Input records:
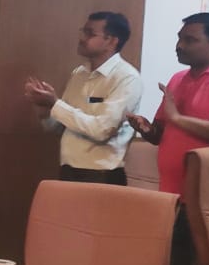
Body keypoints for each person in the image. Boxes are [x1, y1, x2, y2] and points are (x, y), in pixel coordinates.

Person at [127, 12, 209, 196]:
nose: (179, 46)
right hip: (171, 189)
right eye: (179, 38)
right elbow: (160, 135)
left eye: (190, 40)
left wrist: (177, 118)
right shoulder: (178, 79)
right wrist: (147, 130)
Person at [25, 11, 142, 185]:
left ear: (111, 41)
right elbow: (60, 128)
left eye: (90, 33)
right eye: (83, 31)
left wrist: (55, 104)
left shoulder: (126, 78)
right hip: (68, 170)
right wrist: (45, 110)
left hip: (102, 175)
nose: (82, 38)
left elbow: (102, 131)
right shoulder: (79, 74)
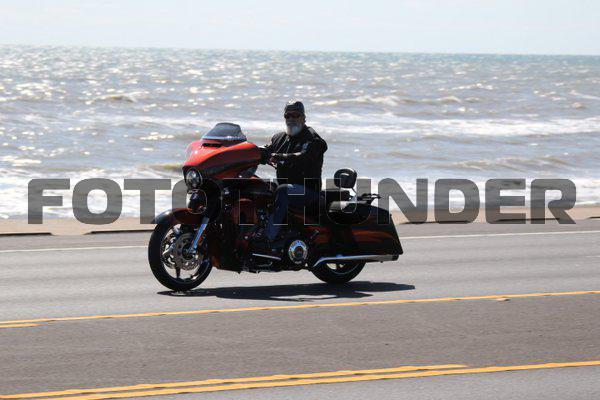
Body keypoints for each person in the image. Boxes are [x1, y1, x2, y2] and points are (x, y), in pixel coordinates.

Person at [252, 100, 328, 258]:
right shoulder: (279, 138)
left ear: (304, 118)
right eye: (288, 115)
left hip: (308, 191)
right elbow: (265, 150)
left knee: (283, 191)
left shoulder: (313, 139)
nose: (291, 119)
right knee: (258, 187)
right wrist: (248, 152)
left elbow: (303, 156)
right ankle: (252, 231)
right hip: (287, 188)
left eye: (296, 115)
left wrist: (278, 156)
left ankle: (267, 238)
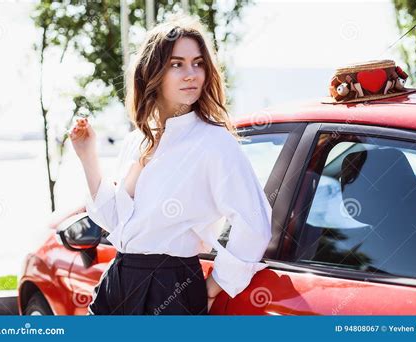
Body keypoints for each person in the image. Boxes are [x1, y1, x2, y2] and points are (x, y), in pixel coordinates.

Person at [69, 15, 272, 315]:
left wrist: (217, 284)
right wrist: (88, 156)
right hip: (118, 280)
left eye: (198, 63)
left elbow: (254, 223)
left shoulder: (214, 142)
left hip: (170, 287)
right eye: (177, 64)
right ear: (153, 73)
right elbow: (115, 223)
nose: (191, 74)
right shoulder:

Prompt:
What lines of the material above include "wrist"? Copy each one.

Answer to this task:
left wrist: (177, 118)
right wrist: (147, 130)
left wrist: (55, 104)
right wrist: (45, 110)
right wrist: (248, 152)
left wrist: (278, 156)
left wrist: (217, 284)
right wrist: (88, 156)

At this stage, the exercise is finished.